Enlightenment is an integrated Database bringing Genomics data, and NGS based DNA sequence profiles of individuals, in a single platform. It provides a simple user friendly platform, and customized download feature to access genomic data annotations and NGS-based whole genome sequence data, and obtain their correlation with cancer. Enlightenment, computes, annotates and stores several novel variants (CNV) of individuals, organ specific significant biomarkers associated with cancer, and drug associated biomarkers. In addition, Enlightenment overcomes the challenge of storage and processing of NGS technology-based whole-genome DNA sequences, by deploying the database on a distributed NoSQL database, HBase, on top of hadoop distributed file system, which provides a flexible architecture for integrating data from different sources. The scalable architecture of Enlightenment provides an open scope of incorporating other omics data, especially, proteomics into the existing database, in addition to the genomics data annotated in the current version of the database.
The integrated database Enlightenment has been annotated from different perspectives in order to give insights with respect to Genomic/Gene analyses; Nucleotide level analyses; Disease cancer specific analyses;Ethnicity based analyses. The databases considered are based on the following categories:
1)DNA Alterations and Variants:
The databases included under this category are Database of Genomic Variants (DGV) (release: 2020-02-25) and Copy Number Variation in Disease (CNVD) (©2012). The contents of the Database of Genomic Variants corresponds to three genome assemblies: NCBI Build36(hg18), GRCh37(hg19), and GRCh38(hg38). The primary goal for considering these has been to obtain a comprehensive view on the disease related CNVs and Common CNVs associated with healthy individuals as provided by CNVD and DGV respectively.
From DGV corresponding to NCBI/Build36 assembly, 214100 CNV information has been integrated. Out of these 29453 deletion events, 19549 duplication events, 37200 gain
events, 25399 insertion events, and 81727 loss information have been ingested in the database. 52746 disease-related CNVs of H. sapiens have been
retrieved from CNVD. Among these, 2586 copy gain, 6276 copy loss, 6681 gain, 719 duplications, 15179 gain plus loss
events, 7843 deletions, and 7877 insertion events have been retrieved and stored in the database
2)Cancer Associated and PharmaGenomic Biomarkers: The databases included under this category are Tumor-Associated Gene database (TAG) and Tumor Suppressor Gene database (TsGene 2.0). A total of 252 tumor suppressor genes and 241 oncogenes has been curated from TAG, whereas 771 tumor suppressor genes have been further integrated from TsGene.

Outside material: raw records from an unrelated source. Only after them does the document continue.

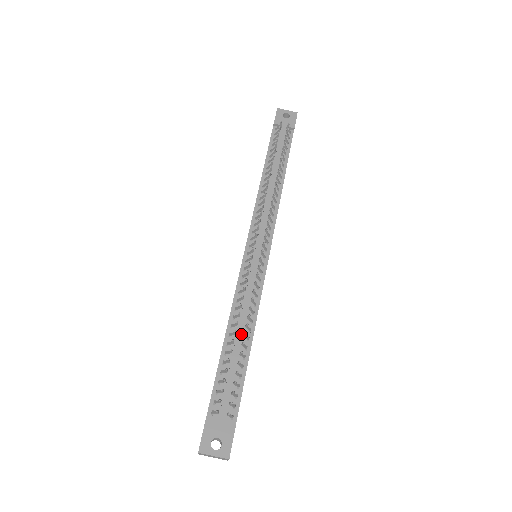
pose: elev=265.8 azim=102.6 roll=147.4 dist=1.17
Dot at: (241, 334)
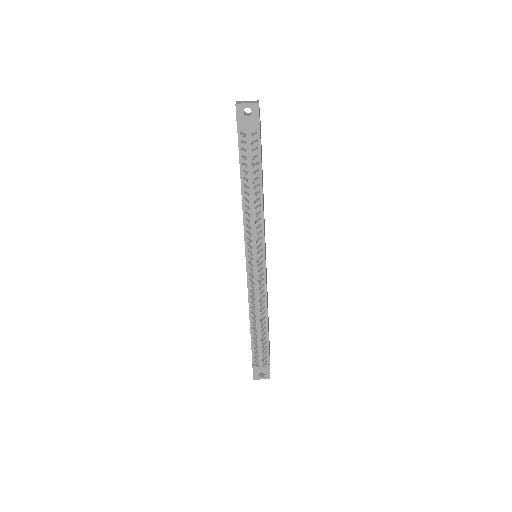
Dot at: (260, 322)
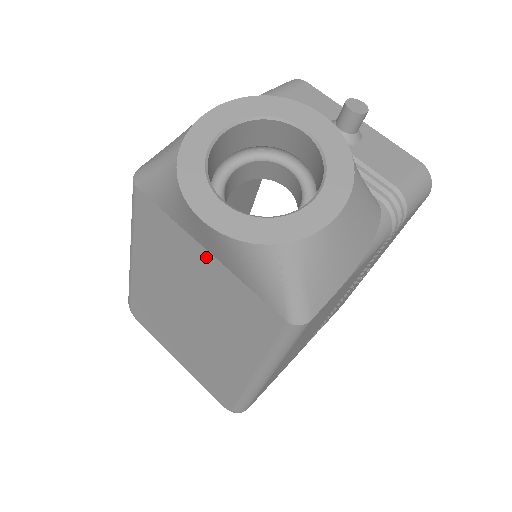
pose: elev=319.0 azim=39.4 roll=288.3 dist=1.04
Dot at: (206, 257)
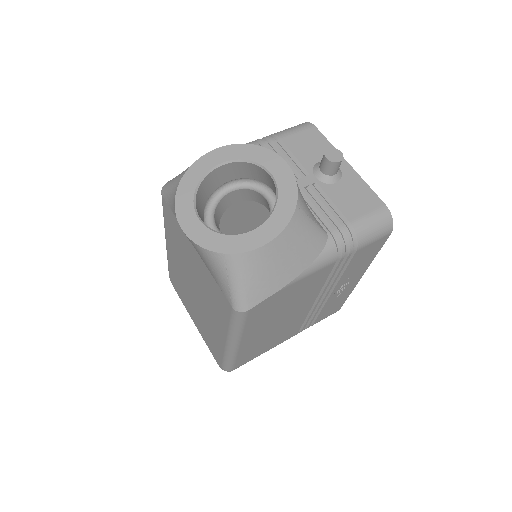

The database ChimerDB (4.0) consists of all genes where fusions have occurred. In total, 3138 fusion genes have been integrated in the database. The PharmaGenomic biomarkers and associated drugs are further annotated, having a total of 519 drugs and biomarker associations.
3)Genes and Genetics: In order to analyse mutations in different human genes, knowledge on all the genes present in human genome, HUGO Gene Nomenclature Committee provides the details on all approved human gene nomenclature and can be found in the HGNC (release: 01/10/2020) database. It assigns aproximately 33000 unique symbols and names for human loci, that includes all protein coding genes, non-coding RNA genes and pseudogenes.
4)Whole Genome nucleotide level alterations of Human samples: Enlightment integrates NGS raw reads alignment information for the full genome of individuals, belonging to multiple ethnic groups. At present two H. sapiens family trios from European and African ancestry which are sequenced with deep coverage (20x to 60x per genome) are considered. The binary alignment files(.bam) files of individual samples are processed and annotated informations are stored. For alignment BWA mem algorithm is used and further processed and computed to obtain the depth of coverage data at each genomic coordinate which are subsequently stored in the database. Next, statistical inferences on the depth of coverage data are also performed and algorithms are applied to obtain genome wide copy number variations (CNVs).